Im Anlauf zur Präsidentschaftswahl wächst in Frankreich die Sorge vor einer historisch schlechten Wahlbeteiligung. Umfragen sehen diese zweieinhalb Wochen vor dem ersten Wahlgang zwischen 64 und 71 Prozent, berichtete die Zeitung «Le Journal du Dimanche». Dies entspräche der bisher niedrigsten Beteiligung, die 2002 beim ersten Wahlgang bei 71,6 Prozent lag. 29 bis 36 Prozent der Franzosen, die sich in das Wahlregister eingetragen haben, wissen demnach noch nicht, ob sie zur Wahl gehen. Üblicherweise nimmt das Interesse am Urnengang bis zum Wahltag noch zu, bei dieser Wahl aber deuten die Umfragen auf eine nachlassende Wahlbereitschaft, so die Zeitung.
Emmanuel Macron
Frankreichs Präsident Emanuel Macron. - dpa

Das Wichtigste in Kürze

  • Die Meinungsforscher stellen demnach eine allgemeine Apathie in Bezug auf die Wahl fest.

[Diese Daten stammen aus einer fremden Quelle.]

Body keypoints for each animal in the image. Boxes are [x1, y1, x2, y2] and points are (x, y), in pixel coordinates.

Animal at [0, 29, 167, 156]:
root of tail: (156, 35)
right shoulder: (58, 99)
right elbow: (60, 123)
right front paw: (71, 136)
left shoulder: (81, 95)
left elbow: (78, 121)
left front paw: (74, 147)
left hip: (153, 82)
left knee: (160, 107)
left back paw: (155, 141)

«Es gibt so etwas wie eine allgemeine Anästhesie in der Öffentlichkeit. Es ist ein trostloser Wahlkampf, es gibt keine Dynamik», sagte der Generaldirektor des Instituts Ifop, Frédéric Dabi, dem «JDD». Wie der Direktor des Forschungsinstituts Harris Interactive, Jean-Daniel Lévy, sagte, bremst die internationale Lage den Wahlkampf. Ausserdem meinten viele Menschen in Frankreich, die Wiederwahl von Präsident Emmanuel Macron, der in den Umfragen klar vorne liegt, sei längst entschieden. Dies könne zu einem weiteren Absacken des Interesses und der Beteiligung an der Wahl führen.

Eine entscheidende Rolle könne der Mobilisierung der verschiedenen politischen Lager zukommen, sagten die Meinungsforscher. Wie schon bei den Regionalwahlen im vergangenen Sommer könne das tatsächliche Wahlergebnis stärker als erwartet von den Umfragewerten abweichen. Bei der Wahl hatten das rechte Rassemblement National, dessen Präsidentschaftskandidatin Marine Le Pen aktuell auf Platz zwei rangiert, aber auch die Partei von Macron ihre Anhängerschaft nur schwach mobilisiert. Eine schlechte Wahlbeteiligung könne der momentan abgeschlagenen Kandidatin der konservativen Républicains, Valérie Pécresse, zugutekommen. Diese stütze sich auf zumeist ältere Wähler, die treuere Urnengänger seien, meinten die Experten.